Most of Wall Street edges lower after Fed delivers a big cut to rates
NEW YORK — U.S. stock indexes edged lower Wednesday after the Federal Reserve kicked off its efforts to prevent a recession with a bigger-than-usual cut to interest rates.
The S&P 500 slipped 0.3% to pull 0.9% below its all-time high set in July. The Dow Jones Industrial Average dipped 103 points, or 0.2%, though it remains close to its record set on Monday. The Nasdaq composite lost 0.3%.
The momentous move by the Fed helps financial markets in two big ways. It eases the brakes off the economy, which has been slowing under the weight of higher rates, and it gives a boost to prices for all kinds of investments. Besides stocks, gold and bond prices had already rallied in recent months on expectations that cuts to rates were coming.
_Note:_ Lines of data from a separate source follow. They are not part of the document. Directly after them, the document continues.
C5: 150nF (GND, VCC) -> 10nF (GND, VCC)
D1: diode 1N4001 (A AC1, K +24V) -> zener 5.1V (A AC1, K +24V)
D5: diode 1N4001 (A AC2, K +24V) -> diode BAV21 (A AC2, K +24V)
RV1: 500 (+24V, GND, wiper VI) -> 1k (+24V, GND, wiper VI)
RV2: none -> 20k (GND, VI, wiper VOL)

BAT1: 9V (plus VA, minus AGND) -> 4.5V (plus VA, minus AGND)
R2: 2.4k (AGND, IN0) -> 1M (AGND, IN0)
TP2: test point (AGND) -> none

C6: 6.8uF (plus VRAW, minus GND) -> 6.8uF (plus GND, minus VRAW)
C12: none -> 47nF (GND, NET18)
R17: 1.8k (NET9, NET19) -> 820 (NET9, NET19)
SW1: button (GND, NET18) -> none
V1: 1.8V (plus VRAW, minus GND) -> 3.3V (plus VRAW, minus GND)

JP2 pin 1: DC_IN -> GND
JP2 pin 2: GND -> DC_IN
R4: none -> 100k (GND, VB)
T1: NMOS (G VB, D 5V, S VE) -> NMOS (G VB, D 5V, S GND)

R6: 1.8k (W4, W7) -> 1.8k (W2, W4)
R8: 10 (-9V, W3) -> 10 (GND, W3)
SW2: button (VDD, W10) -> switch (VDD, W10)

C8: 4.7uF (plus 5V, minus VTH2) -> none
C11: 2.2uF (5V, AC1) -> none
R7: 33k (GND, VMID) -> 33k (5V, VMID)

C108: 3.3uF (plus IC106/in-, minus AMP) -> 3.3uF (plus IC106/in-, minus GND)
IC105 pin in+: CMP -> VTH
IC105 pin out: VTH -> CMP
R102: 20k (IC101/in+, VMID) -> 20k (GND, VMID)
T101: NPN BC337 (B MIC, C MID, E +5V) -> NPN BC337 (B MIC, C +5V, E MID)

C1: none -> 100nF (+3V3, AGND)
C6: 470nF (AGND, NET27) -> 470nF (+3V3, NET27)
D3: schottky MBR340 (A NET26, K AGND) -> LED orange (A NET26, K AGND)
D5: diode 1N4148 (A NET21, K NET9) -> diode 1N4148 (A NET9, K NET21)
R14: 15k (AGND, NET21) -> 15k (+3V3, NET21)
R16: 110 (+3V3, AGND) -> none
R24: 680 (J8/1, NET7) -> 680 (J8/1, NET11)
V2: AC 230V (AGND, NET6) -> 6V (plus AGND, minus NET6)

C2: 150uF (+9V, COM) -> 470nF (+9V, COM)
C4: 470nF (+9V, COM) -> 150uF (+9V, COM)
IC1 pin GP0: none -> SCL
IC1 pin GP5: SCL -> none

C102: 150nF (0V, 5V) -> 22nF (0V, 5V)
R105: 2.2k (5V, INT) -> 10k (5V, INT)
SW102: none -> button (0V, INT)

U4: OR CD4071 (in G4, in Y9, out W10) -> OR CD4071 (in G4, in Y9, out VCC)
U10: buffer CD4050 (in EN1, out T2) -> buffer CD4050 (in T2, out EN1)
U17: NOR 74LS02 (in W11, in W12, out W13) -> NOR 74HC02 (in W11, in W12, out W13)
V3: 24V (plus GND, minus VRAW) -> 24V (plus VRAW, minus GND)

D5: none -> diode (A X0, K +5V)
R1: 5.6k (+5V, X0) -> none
Because the move was so well telegraphed, and because markets had already climbed so much in anticipation of it, Wall Street’s reactions were relatively muted despite the Fed’s historic action. It marked the first cut to the federal funds rate in over four years, and it closed the door on a stretch where the Fed kept rates at a two-decade high to slow the economy enough to stifle the worst inflation in generations.
Now that inflation has eased significantly from its peak two summers ago and appears to be heading toward 2%, the Fed says it can turn more of its attention toward protecting the slowing job market and overall economy.
“The time to support the labor market is when it’s strong and not when you begin to see the layoffs,” Fed Chair Jerome Powell said. “That’s the situation we’re in.”
The only question is how much the Fed will ultimately cut rates by to do so, which can prove to be a tricky balance.